I so desperately wanted that kind of love story for myself as a child, not realizing that each person’s story, while often intertwined with a similar, deep love, is completely unique. When my father remarried, it was hard for me to accept that he could love anyone else. But, as time went on, she gradually became my best friend, a confidant. About a month after my engagement, my dad called me, crying. “Rachel, Patty and I are getting divorced,” he said, one of the only times I can remember his voice breaking that way. The dirty word. My dad was now the black sheep, the first person in our family to get a divorce.

 

I was determined not to let this black cloud follow me into our marriage. Statistics about children of divorce constantly followed me, and I always pushed them away. I am not a statistic, I would remind myself. I create my success.

 

And so, my husband-to-be and I enrolled in premarital counseling in order to better our “odds” by pledging ourselves into a Covenant Marriage. In the state of Arizona, it meant that we were taking an additional precaution to protect ourselves from the dirty word. If either of us wanted to get a divorce, we first had to undergo two full years of marital counseling. Together we learned what the two most common reasons for divorce are, and how to safeguard ourselves. The lessons themselves made me think I was prepared, though experience is always the best teacher.

 

Naturally, my maternal grandmother became even more of a maternal figure to me in the wake of losing one mother to cystic fibrosis, and another to the dirty word. It seemed only fitting that the couple who had been married the longest at our wedding was my grandparents. I took my grandpa’s hand so proudly, thinking about what a resilient family I had come from, and how much I could learn from role models like them. They had set up a wonderful life for all of us, and I was filled with so much love and joy that I was able to dance with them on my wedding day, a testament to all that I could look forward to in my own life.

 

Three years and my first born later, I was staying at my aunt and uncle’s house on a family vacation when my grandma said something about their 50th wedding anniversary; under her breath, my aunt said, “which one?” My cousin started to laugh, and after my grandma left the room, I asked my cousin what she had meant. She looked at me like I had slapped her.

 

“Grandma and grandpa got divorced,” she whispered to me, as we sat in the kitchen. “About thirty years ago. Then they got remarried. So they have two different anniversary dates. You need to talk to grandma about this,” she told me.

 

When I confronted her with the dirty word, my grandma was gentle with me, like she knew that my fragile preconceived notions would surely crumble after this conversation. It turns out, about sixteen years into their marriage, with lots of fighting, and both of them being “stubborn,” in her words, my grandparents divorced. Six months later, they remarried.

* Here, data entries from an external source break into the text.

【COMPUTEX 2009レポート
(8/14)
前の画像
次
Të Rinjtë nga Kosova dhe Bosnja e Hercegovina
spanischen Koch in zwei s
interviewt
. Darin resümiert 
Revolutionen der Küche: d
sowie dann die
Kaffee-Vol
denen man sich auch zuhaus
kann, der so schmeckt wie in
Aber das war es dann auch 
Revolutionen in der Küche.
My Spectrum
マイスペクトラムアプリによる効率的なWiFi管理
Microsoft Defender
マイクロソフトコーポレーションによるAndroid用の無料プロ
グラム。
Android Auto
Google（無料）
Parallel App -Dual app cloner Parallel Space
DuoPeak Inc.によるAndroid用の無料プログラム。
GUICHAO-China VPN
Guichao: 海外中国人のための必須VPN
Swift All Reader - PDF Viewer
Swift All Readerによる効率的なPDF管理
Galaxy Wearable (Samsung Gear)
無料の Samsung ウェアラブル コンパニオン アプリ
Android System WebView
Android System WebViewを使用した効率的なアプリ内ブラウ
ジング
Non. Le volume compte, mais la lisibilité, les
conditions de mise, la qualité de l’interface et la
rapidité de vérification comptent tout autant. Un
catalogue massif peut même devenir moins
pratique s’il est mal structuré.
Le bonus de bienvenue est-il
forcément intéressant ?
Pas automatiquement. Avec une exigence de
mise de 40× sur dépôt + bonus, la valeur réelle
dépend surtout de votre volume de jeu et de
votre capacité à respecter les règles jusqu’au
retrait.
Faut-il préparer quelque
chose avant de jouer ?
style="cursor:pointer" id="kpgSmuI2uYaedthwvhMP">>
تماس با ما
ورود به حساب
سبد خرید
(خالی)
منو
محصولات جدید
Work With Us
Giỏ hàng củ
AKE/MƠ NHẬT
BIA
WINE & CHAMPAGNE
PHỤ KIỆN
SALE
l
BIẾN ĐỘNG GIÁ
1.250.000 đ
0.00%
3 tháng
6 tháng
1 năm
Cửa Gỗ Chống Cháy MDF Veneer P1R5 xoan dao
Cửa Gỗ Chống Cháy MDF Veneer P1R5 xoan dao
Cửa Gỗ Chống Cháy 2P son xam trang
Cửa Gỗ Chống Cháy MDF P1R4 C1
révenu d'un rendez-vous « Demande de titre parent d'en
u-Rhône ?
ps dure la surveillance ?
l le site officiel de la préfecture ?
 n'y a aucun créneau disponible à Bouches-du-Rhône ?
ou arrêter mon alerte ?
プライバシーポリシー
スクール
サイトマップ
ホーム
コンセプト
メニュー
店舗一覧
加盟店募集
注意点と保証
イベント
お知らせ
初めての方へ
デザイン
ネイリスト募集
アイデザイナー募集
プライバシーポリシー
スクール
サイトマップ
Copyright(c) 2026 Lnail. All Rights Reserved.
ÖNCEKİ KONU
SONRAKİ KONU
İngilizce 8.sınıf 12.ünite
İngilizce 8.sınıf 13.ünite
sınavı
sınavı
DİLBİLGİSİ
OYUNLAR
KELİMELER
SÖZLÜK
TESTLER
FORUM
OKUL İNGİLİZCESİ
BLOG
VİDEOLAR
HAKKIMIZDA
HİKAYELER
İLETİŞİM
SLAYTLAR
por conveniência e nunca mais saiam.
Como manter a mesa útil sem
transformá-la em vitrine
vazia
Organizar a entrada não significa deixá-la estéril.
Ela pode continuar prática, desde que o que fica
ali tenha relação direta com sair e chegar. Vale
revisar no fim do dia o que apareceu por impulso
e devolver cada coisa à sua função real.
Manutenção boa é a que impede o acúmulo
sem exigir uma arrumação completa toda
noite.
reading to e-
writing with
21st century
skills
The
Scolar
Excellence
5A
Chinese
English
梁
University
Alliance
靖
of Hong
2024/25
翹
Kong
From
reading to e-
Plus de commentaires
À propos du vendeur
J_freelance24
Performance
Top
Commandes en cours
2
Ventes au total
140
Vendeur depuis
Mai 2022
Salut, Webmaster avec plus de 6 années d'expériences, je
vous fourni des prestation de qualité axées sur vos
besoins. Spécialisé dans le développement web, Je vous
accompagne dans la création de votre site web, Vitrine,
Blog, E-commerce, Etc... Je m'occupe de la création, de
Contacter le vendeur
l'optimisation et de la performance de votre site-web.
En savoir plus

I cried that night, said fragile notions completely shattered. This mountain of family values and solid family history that I thought my marriage rested upon had just turned into a molehill. I wondered how my marriage would survive. Like my grandparents, my husband and I fight often. We’re both stubborn. We both come from the dirty word. How could we possibly do it? Who could we turn to?

I can’t tell you that I have all of the answers, and I guarantee that I never will. But 6 years into my marriage, I’ve learned that love is what makes a family. We joke that we both have “crazy” families, and we do. The concept of “normal” and “nuclear” certainly don’t apply to our situation. But the dirty word does not define me, and it certainly does not define my marriage. If anything, I’ve learned to take the experiences of perseverance and love and apply them to my life. The dirty word has finally come clean.